The inspection was triggered by a complaint, not a routine survey cycle.
How serious are these violations?
These are very serious violations that may indicate significant patient safety concerns. Federal regulations require nursing homes to maintain the highest standards of care. Families should review the full inspection report and consider whether this facility meets their safety expectations.
What should families do?
Families should: (1) Ask facility administration about specific corrective actions taken, (2) Request to see the follow-up inspection report verifying corrections, (3) Check if this represents a pattern by reviewing prior inspection reports, (4) Compare this facility's ratings with other nursing homes in JOLIET, IL, (5) Report any new concerns directly to state authorities.
Where can I see the full inspection report?
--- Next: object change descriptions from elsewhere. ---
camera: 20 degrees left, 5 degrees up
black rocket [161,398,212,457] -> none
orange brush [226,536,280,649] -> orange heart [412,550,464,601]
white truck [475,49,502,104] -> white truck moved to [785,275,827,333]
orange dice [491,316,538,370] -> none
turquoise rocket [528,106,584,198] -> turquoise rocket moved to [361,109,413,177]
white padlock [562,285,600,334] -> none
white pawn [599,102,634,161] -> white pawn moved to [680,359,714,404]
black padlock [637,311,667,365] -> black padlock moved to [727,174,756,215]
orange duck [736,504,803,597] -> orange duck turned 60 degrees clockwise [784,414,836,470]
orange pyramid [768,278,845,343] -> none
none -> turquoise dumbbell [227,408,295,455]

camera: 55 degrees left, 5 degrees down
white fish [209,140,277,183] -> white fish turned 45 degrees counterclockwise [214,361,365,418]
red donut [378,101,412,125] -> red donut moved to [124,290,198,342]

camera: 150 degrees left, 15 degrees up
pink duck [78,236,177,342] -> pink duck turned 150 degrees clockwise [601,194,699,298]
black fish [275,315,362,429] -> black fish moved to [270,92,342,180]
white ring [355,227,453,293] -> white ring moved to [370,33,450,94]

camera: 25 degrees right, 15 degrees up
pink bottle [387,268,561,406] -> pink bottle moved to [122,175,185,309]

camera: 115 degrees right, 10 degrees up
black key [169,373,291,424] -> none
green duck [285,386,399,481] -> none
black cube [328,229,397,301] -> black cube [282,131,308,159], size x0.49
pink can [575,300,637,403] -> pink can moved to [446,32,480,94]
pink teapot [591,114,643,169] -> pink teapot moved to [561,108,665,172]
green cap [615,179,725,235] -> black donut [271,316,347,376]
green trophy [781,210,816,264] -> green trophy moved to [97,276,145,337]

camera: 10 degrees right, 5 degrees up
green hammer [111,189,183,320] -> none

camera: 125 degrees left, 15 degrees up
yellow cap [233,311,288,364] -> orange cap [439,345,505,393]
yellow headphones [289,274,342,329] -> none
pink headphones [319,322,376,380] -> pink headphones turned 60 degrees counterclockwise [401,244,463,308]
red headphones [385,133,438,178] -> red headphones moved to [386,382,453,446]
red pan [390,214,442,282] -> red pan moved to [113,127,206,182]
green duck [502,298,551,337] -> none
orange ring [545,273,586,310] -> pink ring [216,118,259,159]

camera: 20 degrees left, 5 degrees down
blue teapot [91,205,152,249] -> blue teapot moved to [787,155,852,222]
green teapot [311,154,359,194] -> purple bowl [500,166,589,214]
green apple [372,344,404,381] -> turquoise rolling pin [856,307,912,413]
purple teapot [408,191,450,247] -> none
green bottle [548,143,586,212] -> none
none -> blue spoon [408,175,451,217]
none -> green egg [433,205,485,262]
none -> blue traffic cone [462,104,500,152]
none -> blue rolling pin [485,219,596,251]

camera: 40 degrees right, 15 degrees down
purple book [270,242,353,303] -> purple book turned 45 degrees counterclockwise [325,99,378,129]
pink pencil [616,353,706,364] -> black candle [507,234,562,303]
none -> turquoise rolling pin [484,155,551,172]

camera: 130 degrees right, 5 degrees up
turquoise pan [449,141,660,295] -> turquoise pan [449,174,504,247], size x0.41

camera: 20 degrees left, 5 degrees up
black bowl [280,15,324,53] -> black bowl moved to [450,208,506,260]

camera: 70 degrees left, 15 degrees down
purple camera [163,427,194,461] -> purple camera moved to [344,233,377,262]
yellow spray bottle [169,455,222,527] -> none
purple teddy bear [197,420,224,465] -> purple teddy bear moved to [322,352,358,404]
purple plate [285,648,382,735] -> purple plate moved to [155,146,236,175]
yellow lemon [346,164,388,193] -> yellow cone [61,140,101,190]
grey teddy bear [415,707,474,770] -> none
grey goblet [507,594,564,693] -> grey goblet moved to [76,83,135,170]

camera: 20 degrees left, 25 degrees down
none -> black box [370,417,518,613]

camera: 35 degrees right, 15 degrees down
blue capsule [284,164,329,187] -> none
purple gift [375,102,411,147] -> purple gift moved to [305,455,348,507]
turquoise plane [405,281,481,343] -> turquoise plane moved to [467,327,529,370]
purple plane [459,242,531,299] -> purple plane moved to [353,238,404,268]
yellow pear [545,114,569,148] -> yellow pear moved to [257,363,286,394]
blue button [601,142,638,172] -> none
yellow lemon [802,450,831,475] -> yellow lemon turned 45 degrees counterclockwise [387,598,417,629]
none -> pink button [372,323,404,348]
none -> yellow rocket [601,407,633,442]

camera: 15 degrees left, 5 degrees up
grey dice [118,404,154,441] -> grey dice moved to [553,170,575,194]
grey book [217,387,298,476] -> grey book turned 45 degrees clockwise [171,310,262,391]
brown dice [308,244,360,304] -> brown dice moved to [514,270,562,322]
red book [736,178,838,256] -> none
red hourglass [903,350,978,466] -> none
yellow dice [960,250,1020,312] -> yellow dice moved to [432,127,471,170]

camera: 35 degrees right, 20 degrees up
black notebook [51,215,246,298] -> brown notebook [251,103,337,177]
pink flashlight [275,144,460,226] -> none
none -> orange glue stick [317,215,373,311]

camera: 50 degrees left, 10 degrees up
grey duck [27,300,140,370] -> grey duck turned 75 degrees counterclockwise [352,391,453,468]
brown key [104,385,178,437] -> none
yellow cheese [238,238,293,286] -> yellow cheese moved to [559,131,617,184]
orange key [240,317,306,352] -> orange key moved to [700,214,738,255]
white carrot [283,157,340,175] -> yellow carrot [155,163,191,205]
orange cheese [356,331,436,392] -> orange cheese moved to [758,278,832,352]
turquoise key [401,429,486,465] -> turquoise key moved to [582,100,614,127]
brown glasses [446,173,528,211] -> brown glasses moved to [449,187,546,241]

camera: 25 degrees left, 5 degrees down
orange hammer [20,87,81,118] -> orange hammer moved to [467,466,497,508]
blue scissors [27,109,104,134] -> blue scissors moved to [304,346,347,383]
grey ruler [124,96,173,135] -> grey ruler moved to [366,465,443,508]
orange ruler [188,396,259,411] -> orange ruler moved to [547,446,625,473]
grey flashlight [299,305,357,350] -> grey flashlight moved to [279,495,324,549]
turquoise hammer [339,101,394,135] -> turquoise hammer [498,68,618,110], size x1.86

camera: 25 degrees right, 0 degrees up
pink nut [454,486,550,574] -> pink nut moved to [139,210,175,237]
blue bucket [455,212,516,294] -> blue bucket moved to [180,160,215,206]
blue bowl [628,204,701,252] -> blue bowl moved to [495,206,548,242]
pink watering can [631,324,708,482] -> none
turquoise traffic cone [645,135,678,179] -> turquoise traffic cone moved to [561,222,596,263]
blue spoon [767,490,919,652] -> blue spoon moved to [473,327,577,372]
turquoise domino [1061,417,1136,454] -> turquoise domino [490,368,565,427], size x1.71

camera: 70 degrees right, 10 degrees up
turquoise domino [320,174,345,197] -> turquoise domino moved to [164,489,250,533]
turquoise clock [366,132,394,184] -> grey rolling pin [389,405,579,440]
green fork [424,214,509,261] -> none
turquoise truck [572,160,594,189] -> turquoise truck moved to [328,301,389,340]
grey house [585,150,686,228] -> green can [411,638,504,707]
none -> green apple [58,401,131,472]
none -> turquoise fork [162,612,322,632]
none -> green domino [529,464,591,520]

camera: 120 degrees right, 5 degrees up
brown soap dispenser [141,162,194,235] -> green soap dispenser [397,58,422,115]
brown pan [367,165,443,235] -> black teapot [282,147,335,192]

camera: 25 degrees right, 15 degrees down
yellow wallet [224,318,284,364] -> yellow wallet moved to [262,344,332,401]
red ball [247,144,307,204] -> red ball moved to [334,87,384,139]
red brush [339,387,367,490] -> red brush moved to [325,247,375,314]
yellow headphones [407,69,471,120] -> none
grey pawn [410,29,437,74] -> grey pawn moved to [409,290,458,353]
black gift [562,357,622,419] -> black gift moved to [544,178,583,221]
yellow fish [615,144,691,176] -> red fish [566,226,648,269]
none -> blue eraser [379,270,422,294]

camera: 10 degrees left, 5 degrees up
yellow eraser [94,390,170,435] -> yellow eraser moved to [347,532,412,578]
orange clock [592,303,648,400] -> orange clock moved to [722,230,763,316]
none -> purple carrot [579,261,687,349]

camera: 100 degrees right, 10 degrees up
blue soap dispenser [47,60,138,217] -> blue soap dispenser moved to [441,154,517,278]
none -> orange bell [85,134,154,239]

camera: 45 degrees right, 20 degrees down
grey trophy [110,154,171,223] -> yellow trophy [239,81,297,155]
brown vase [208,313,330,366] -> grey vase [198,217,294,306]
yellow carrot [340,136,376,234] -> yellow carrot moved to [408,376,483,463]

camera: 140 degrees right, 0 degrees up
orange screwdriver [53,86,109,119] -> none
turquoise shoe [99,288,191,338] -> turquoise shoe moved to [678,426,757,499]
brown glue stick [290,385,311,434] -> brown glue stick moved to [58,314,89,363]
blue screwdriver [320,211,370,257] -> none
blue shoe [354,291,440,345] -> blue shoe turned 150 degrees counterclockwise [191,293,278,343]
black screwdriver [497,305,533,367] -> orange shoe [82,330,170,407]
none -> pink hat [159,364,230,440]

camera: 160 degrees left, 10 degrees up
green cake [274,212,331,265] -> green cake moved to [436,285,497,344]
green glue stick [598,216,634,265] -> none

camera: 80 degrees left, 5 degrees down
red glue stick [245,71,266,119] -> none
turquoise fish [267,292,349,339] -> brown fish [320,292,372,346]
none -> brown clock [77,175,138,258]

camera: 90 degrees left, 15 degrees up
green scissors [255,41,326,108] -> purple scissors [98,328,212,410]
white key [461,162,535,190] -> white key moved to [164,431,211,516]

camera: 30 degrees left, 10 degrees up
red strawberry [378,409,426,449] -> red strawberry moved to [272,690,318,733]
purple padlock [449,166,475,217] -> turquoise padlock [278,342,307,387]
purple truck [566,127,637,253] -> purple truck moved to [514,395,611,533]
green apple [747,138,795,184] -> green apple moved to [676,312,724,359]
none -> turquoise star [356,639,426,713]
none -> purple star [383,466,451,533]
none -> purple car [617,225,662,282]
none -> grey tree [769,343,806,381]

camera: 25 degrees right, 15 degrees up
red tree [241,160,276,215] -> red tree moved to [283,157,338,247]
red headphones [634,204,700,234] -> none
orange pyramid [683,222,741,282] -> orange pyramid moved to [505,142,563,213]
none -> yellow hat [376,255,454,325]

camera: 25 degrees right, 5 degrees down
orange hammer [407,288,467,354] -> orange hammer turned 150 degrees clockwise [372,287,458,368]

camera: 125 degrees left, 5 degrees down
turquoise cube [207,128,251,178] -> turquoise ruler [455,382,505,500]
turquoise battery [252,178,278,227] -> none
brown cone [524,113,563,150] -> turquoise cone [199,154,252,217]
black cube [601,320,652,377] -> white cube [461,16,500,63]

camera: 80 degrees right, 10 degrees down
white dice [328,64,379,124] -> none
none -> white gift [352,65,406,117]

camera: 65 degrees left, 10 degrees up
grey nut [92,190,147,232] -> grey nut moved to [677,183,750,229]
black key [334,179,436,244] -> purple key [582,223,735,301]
The complete inspection report is available on Medicare.gov's Care Compare website (www.medicare.gov/care-compare). You can also request a copy directly from Joliet Living & Rehab Center or from the state Department of Health. The report includes specific deficiency codes, facility responses, and correction timelines. This facility's federal provider number is 14E247.
Has this facility had violations before?
To check Joliet Living & Rehab Center's history, visit Medicare.gov's Care Compare and review their inspection history, quality ratings, and staffing levels. Look for patterns of repeated violations, especially in critical areas like abuse prevention, medication management, infection control, and resident safety.